We all know the NRA has no qualms about attacking gun owners who don’t agree with their "soldier of fortune" philosophy. Remember Jim Zumbo, the dean of outdoor writers whose 30 year career was destroyed by NRA because he had the audacity to write that AK-47s were not a good choice for deer hunting. Or Smith & Wesson, when they agreed with the Clinton administration that a free gun lock with a new gun is a good idea. Now the NRA wants to label AHSA as the "enemy in camouflage". The problem is most rational thinking sportsmen are beginning to understand that it’s really the NRA who is trying to pull the wool over the eyes of America’s 40 million hunters.
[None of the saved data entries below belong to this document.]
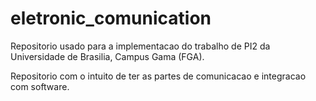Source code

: # eletronic_comunication
Repositorio usado para a implementacao do trabalho de PI2
da Universidade de Brasilia, Campus Gama (FGA).

Repositorio com o intuito de ter as partes de comunicacao e integracao com software.
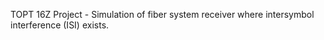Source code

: TOPT 16Z Project - Simulation of fiber system receiver where intersymbol interference (ISI) exists.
In the summer and fall of 2006 there was an emerging a hot button issue about public lands. The Bush Administration was proposing the sale of millions of acres of federal forest land, land that America’s hunters have had easy access to for decades. Predictably, the NRA was silent on the issue because they did not want offend their friends George Bush and Dick Cheney.
A large tract of land that would have been up for sale under the Bush proposal was a portion of the Mark Twain National Forest in Missouri. The incumbent Republican Senator, Jim Talent, who was in a tough race to hold on to his Senate seat initially supported the NRA-backed Bush plan to sell off the Mark Twain National Forest. Not surprisingly, that didn’t sit well with rural hunter s and shooters. Nor did it sit well with Talent’s opponent, Claire McCaskill, who had hunted the Mark Twain National Forest as a young girl with her father.
AHSA decided it was time to take on "goliath" and we went directly to Missouri’s hunters to expose NRA’s betrayal. We unleashed an award winning direct mail campaign that caught NRA operatives off guard, we endorsed McCaskill and we ran some strategic radio ads in rural Missouri to insure hunters knew what NRA was doing to their hunting heritage in the "show me’ state.
The NRA lobbyists don’t like to admit defeat. But in 2006, in Missouri, they had to. In a post-election analysis that appeared in NRA’s flagship political magazine First Freedom and on the website, NRA’s top lobbyist, Chris Cox described AHSA’s work in Missouri:
The first mailer arrived in hunters' mailboxes just days before the election, claiming, "The NRA is Selling Us Out." It attacked NRA Executive Vice President Wayne LaPierre by name and claimed that NRA is "supporting politicians who are trying to take away our access to public lands." The second mailing asked, "Why isn't the NRA standing up to Washington bureaucrats and politicians to conserve game areas and protect free access to public lands?" Laughable and false though these statements were, they were easily topped by the new slogan AHSA affixed to its mailings: "Protecting Our Gun Rights and the Lands We Love."
That AHSA slogan is probably laughable to the NRA leaders like Cox because they long ago sacrificed the hunting tradition for the DC power base. I will fight to protect the lands we love, but NRA leaders like Cox and LaPierre won’t. They just want to protect their place in the conservative Republican power structure.
It’s not in the nature of the NRA senior execs to acknowledge a loss. So when they do, it’s a big deal. That’s why it was significant when Chris Cox acknowledgedAHSA’s role in Talent’s defeat:
One thing is certain--Claire McCaskill went on to win the Senate race, and the NRA-PVF-endorsed candidate lost.
That’s right. And we have our eye on several swing states this year.
Sure the NRA consultants will attack us. That’s what they do. The NRA leadership had to react because they know AHSA poses a real threat to the NRA power base. The NRA’s leaders have lost their connection to America’s hunters and shooters who care about their communities and their environment.
None of this should come as a surprise to progressive who love to hunt and shoot. Hunters are extremely concerned about access to public lands. According to a 2003 Field & Stream National Hunting Survey, 85% of hunters think that their state should use public funds to acquire more land for public hunting. Public access and public lands matter.
Our research shows that there are millions of gun owners who share our progressive values. They need to know there is an alternative voice to the NRA. A voice that shares their concerns and puts their interests first.
There is no reason why progressives should lose the hunter and shooter vote to the right-wing NRA supported candidates. As a gun owner, hunter and conservationist I ask you who is the real "enemy in camouflage"?